**Text under study**:
————————

Good point about quinine. It was apparently very effective in Central America and Africa. It was not expensive, I think,
and could be put to good use today also, but according to some sources it was dis-continued by USA because it was not as profitable as other things that did not and do not work as well.... (unverified so far) ...
The point in Panama, was the same point in the Black Plague when the groups of people who already were practicing cleanliness as part of their lives being obedient to God were relatively 'safe' from the plague - and since so few of them got sick , they were blamed by others for causing the plague !
Likewise so many babies dying when delivered by doctors going from morgue to nursery without washing their hands...
they laughed/ mocked the doctor who warned them , for fifty years before they 'learned' to was their hands...
"While disease reduction dramatically improved the health of white workers, black workers—the majority of the canal workforce—continued to die in large numbers, at ten times the rate of white workers in 1906.[4] While medical care was provided to all, housing was not provided to black workers, many of whom
had to live in tents and tenements outside the mosquito-controlled zone. In the end, 350 white workers had died compared to 4,500 black workers.[5] While the loss was tragic, it was far less than during the French era. "

————————

**Work task**:
Reproduce the stretch from "The point in" through "the plague !" in the comment on quinine and disease, swapping "cleanliness" for "hygiene".

————————

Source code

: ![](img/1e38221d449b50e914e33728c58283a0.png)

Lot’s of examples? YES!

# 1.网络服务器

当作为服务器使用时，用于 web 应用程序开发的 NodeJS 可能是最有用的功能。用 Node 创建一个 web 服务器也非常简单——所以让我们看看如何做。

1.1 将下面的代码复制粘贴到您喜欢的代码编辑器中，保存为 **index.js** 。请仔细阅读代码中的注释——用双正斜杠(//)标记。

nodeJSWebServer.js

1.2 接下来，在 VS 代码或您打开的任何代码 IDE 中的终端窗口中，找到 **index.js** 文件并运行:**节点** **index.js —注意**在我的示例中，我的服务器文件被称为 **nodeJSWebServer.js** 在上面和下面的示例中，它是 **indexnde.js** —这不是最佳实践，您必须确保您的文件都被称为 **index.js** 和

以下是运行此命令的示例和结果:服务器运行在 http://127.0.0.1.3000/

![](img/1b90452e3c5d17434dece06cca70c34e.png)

————————

**Reply to the exercise**:
The point in Panama, was the same point in the Black Plague when the groups of people who already were practicing hygiene as part of their lives being obedient to God were relatively 'safe' from the plague - and since so few of them got sick , they were blamed by others for causing the plague !